When I used prodigy train textcat recipe, I got a very good model with F1 0.937! My dataset size is 700+. That's great. However I used similar data set and trained a spacy text classification model I got a much worse F1 score, 0.41. Why the performance is so different?
In my training, I copied the textcat training sample code from the spacy website -https://spacy.io/usage/training. When I trained the model, I have a data pre-process. My data pre-process includes removing stop words, using the lemma, removing punctuation, removing numbers, converting all letters to lower case. My question is why my model's performance is much worse?
Is it because my pre-process doesn't work with Spacy Textcat algo?
Is it because Prodigy train has some optimizations.I If so, what are they?
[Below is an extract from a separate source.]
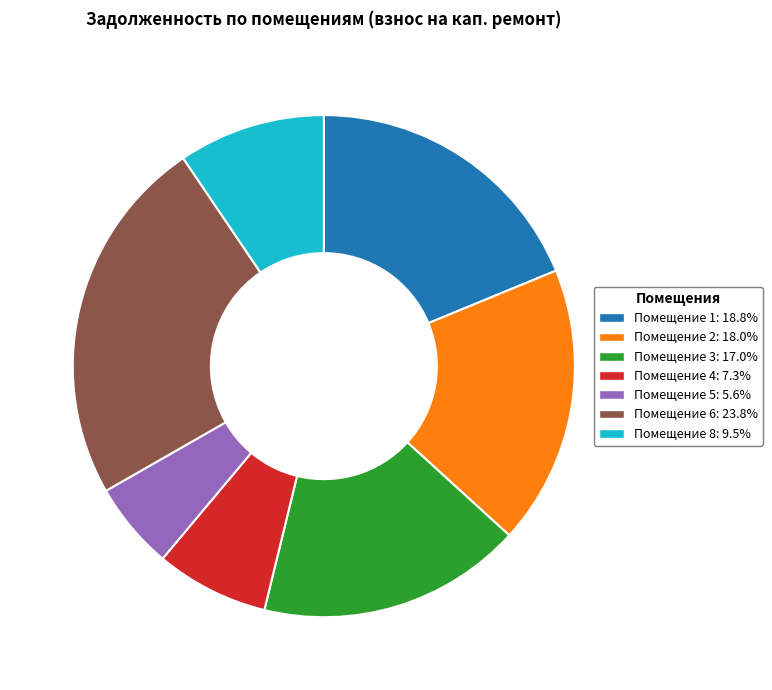

Is there a majority slice in this chart?

No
Are you using the preprocessing logic in both spaCy and when you train with Prodigy, or just in spaCy? If you're only preprocessing when you're training with spaCy, it's definitely possible that this has a big impact. Removing stop words and punctuation is a pretty significant change, and those words may still hold relevant information. So you typically don't want to do that type of preprocessing and just train your classifier on the original text.
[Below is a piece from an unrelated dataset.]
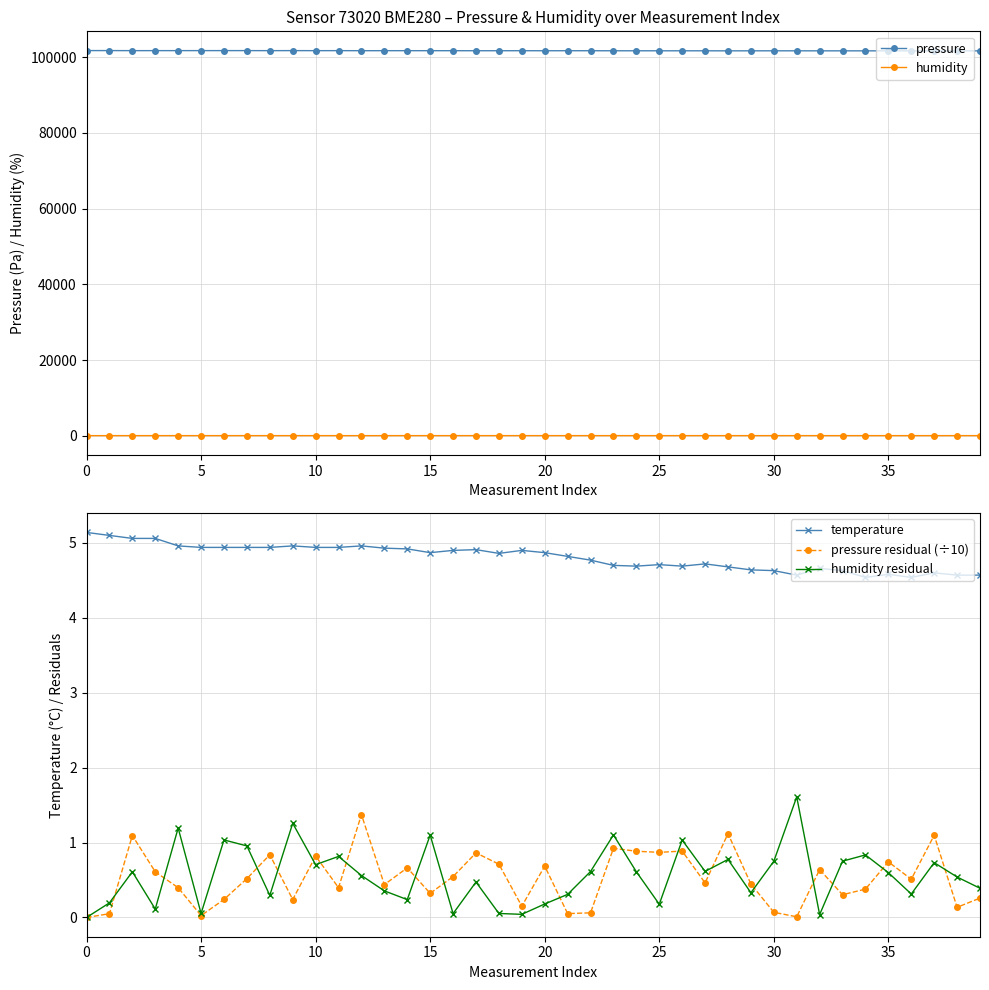

What is the sum of all temperature values?

192.3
However, augmenting your data with preprocessed examples is different. I probably still wouldn't recommend removing stop words, but lowercasing all texts and then adding them to the existing training data could be a good strategy to make the model less case sensitive.
Prodigy's train recipe is a pretty thin wrapper around spaCy's training API and it doesn't do anything special – the main thing it adds is logic to merge and convert datasets created in Prodigy. So the results should be consistent – just make sure you're setting the same settings for things like mutually exclusive categories. (If your categories are exclusive and you don't set that in Prodigy, but do set that when you train wtih spaCy, that can potentially make a big difference, too.)
Yes, my Spacy train used pre-processed data, but Prodigy train has no data pre-processing.
Then I tried Spacy train without pre-processing. I got precision 1.00, recall 0.33. F1-Score 0.5.
I didn't mention that my data is imbalanced. I have about 39 positive cases(5%) and 721 negative cases. When I train in Spacy, I used stratify to ensure that the evaluation set contains the same distribution of positive cases.
Does Prodigy keep the data distribution in the eval set during the training? If not, only negative cases in the eval set could explain why Prodigy train has much better performance.
Yes, I think your analysis makes a lot of sense. If you use both preprocessing and a different method for selecting the evaluation set, the results can end up very different.
The default eval split in Prodigy will just hold back a certain percentage of the examples after shuffling. So if your dataset is very imbalanced, you could end up with only 1 positive example in the evaluation set and if your model learns to never predict that category, that's easily a very high 90% accuracy
So once you get serious about evaluation, you probably want to use a dedicated evaluation set. And maybe try and skip the preprocessing when training with spaCy, or at least reduce it and don't remove words (or only add to the existing data).